In statistics, there’s a concept called “regression toward the mean.” It dictates that results that lie far outside of the average range tend to be drawn back toward the average over time.
Understanding this concept can help you understand some human dynamics… and save you money too. We’ll start with an interesting – and familiar – human dynamic.
There’s a common belief held by many parents, coaches, bosses and teachers – people who seek to bring out the best in others – that when somebody underperforms, the best strategy is to chew them out in order to motivate them.
And this strategy does appear to work fairly often… just not for the reasons we think it does.
The Case for Effective Feedback
Psychologist Daniel Kahneman discovered this when he was teaching flight instructors in the Israeli Air Force many decades ago. He had been explaining how rewards for improved performance are more effective than punishments for poor performance or mistakes.
One of the instructors disagreed, however…

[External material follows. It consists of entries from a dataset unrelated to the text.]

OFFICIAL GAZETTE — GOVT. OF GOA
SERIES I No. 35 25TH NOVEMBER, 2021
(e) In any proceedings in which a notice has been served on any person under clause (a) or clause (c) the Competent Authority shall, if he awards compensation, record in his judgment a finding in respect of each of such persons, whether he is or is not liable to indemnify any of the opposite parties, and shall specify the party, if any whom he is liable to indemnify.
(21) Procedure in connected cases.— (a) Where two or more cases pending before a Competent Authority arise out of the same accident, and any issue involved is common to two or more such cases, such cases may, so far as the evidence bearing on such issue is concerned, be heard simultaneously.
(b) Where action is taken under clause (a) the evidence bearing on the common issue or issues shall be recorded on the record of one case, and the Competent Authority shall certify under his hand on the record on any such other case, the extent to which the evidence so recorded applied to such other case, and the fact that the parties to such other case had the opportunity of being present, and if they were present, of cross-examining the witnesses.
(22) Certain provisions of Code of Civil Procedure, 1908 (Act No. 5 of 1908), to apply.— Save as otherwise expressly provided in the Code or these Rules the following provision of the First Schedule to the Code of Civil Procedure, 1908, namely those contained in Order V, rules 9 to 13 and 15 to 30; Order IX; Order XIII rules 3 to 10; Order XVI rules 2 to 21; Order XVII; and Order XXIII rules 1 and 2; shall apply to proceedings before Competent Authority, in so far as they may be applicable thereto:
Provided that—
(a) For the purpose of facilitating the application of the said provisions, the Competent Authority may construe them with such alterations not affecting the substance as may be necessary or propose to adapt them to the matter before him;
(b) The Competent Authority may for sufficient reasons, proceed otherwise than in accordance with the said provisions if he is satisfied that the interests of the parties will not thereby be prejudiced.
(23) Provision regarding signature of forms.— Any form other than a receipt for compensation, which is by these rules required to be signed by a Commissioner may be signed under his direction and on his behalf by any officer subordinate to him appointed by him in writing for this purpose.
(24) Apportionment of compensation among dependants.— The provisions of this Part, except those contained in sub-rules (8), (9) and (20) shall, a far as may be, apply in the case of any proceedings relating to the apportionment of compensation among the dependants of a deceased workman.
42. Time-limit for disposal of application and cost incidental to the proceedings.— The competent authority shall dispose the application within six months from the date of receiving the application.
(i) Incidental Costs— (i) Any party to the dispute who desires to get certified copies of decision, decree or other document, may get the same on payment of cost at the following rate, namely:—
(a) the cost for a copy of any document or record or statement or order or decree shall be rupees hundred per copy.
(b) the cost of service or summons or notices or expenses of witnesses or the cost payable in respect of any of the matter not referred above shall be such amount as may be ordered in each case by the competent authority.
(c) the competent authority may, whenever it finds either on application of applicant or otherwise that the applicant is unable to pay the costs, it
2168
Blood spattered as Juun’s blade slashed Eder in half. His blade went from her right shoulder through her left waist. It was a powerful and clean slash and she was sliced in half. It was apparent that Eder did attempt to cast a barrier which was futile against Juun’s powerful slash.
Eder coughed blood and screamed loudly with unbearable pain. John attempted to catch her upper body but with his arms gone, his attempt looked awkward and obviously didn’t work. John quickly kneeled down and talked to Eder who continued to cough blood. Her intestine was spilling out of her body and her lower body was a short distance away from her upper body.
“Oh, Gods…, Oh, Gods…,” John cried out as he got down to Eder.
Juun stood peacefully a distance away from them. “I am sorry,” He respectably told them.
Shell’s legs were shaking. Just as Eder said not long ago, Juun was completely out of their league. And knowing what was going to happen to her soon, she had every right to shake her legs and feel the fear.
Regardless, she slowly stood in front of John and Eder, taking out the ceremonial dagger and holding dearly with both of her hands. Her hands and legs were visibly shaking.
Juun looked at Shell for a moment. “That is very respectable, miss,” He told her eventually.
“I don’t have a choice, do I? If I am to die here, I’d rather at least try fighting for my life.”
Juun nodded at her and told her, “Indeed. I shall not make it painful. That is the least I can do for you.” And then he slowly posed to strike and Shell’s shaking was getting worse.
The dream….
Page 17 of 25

On many occasions I have praised flight cadets for clean execution of some aerobatic maneuver. The next time they try the same maneuver, they usually do worse. On the other hand, I have often screamed into a cadet’s earphone for bad execution, and in general he does better on his next try. So please don’t tell us that reward works and punishment does not, because the opposite is the case.
Kahneman acknowledged that the instructor was absolutely correct in his observation of what happened… but completely incorrect about the cause.
The cadets who were praised for exceptional performance did worse the next time, and the cadets who were scolded for poor performance did better the next time – but not because of the praise or scolding.
Both groups were likely to see their performance drawn back toward their mean performance – for better or for worse – due to random fluctuations.
A pilot who executes an exceptional technique is just not likely to do it as well the next time. And a pilot who makes a mistake is not likely to do quite as poorly the next time.
The instructor experienced what he thought was cause and effect. But statistical reasoning often doesn’t match what our experience tells us. As I’ve written before, our experience connects to our fast, intuitive thinking, whereas statistical reasoning requires our slow, more deliberate thinking.
So while punishing people into excellence may make intuitive sense, it doesn’t really work the way generations of well-intended scolders thought.
Indeed, “spare the rod, spoil the child” and other clichés that reflect a philosophy of punishment aren’t as effective as some may think.
This reminds me of the classic comedian Jack Benny and his approach to mentoring.
From time to time, a young comic would ask his opinion of their act. When the act was mediocre, he’d simply say, “That was good.” Pure praise, but no feedback beyond that. He didn’t think it was worth his time and effort.
When a young comic showed promise, though, he’d tear their act to shreds. He’d dissect everything that he saw, leaving them wounded and overwhelmed – but with detailed feedback on how to improve.
He could’ve bypassed the cruelty. The clear feedback from a respected mentor would’ve been at least as effective.
In fact, this is one reason free societies are better at innovation than authoritarian ones: You can scare people into doing rote behavior, but you cannot scare people into being curious, creative or growth-oriented.
Curiosity, creativity and growth require a part of our nervous system – our higher brain functions – that fear and anger severely restrict.
Understanding this concept is important for parents, coaches, teachers and mentors.
But it’s also critical for us as investors.
Don’t Scold Your Broker
Property values in my town grew tremendously over the last several years. And while they recently dropped a bit, they’re still above their multiyear averages.
This concept is just as true in investing as it was for Kahneman’s exceptional fighter pilots: An extraordinary performance will likely be followed by a less extraordinary performance – not bad, just not quite as good – purely on the basis of probability.
Regression toward the mean is not regression below the mean. It’s just that if an investment performs exceptionally well, there’s a high likelihood it will correct back in the direction of its average performance.
So if you find that one of your great investments draws back a bit, that doesn’t mean it’s time to panic or scold your broker. It’s more than likely a simple random fluctuation, a regression toward the mean.